▶ _WHAT TO WORK ON_: Reproduce the lines of the entries below verbatim, starting at the line that contains "family: Formicidae" and continuing through the end of the entries, with both ends included.

▶ _DATA LISTING_:

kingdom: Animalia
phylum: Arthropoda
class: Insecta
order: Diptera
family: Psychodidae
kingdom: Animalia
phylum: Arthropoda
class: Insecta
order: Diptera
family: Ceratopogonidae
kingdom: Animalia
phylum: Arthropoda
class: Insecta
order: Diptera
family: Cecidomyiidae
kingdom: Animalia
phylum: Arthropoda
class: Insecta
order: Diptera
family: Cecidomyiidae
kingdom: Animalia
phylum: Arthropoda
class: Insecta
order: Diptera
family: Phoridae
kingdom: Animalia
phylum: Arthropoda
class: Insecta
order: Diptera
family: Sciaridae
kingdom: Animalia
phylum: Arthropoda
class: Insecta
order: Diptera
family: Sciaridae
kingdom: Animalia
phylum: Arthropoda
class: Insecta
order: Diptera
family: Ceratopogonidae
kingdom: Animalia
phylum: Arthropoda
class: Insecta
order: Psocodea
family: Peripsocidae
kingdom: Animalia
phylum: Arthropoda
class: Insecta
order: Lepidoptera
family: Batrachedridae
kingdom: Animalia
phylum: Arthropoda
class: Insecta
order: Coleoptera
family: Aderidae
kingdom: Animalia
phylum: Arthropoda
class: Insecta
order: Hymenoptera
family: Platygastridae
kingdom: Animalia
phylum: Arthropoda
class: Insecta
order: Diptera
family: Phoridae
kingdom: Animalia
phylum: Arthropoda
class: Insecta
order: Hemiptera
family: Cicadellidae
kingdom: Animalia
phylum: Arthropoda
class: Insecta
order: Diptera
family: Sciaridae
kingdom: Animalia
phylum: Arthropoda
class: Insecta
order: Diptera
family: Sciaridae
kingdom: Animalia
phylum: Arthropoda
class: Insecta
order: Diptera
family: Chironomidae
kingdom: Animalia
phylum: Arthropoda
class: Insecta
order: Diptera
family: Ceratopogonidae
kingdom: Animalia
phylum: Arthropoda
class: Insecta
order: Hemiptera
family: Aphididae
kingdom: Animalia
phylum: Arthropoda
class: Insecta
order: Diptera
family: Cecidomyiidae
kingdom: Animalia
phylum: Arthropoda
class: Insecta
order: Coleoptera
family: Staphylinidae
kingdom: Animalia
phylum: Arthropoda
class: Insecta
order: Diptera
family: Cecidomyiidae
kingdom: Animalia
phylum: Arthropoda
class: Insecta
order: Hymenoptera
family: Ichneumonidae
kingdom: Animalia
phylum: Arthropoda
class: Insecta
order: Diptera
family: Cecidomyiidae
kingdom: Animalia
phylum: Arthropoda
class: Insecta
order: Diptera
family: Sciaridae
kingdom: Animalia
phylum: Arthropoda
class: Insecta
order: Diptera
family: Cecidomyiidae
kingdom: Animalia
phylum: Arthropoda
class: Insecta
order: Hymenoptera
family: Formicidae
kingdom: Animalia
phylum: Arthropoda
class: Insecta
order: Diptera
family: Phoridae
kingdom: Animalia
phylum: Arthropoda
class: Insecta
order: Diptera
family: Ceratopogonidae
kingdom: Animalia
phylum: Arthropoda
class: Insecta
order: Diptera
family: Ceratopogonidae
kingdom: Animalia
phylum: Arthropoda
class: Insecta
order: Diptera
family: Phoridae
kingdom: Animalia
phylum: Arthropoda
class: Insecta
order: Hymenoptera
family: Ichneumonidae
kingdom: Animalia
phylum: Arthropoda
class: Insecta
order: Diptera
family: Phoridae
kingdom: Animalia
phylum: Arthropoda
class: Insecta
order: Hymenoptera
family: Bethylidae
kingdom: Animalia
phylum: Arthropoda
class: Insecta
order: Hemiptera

▶ _TASK SOLUTION_:
family: Formicidae
kingdom: Animalia
phylum: Arthropoda
class: Insecta
order: Diptera
family: Phoridae
kingdom: Animalia
phylum: Arthropoda
class: Insecta
order: Diptera
family: Ceratopogonidae
kingdom: Animalia
phylum: Arthropoda
class: Insecta
order: Diptera
family: Ceratopogonidae
kingdom: Animalia
phylum: Arthropoda
class: Insecta
order: Diptera
family: Phoridae
kingdom: Animalia
phylum: Arthropoda
class: Insecta
order: Hymenoptera
family: Ichneumonidae
kingdom: Animalia
phylum: Arthropoda
class: Insecta
order: Diptera
family: Phoridae
kingdom: Animalia
phylum: Arthropoda
class: Insecta
order: Hymenoptera
family: Bethylidae
kingdom: Animalia
phylum: Arthropoda
class: Insecta
order: Hemiptera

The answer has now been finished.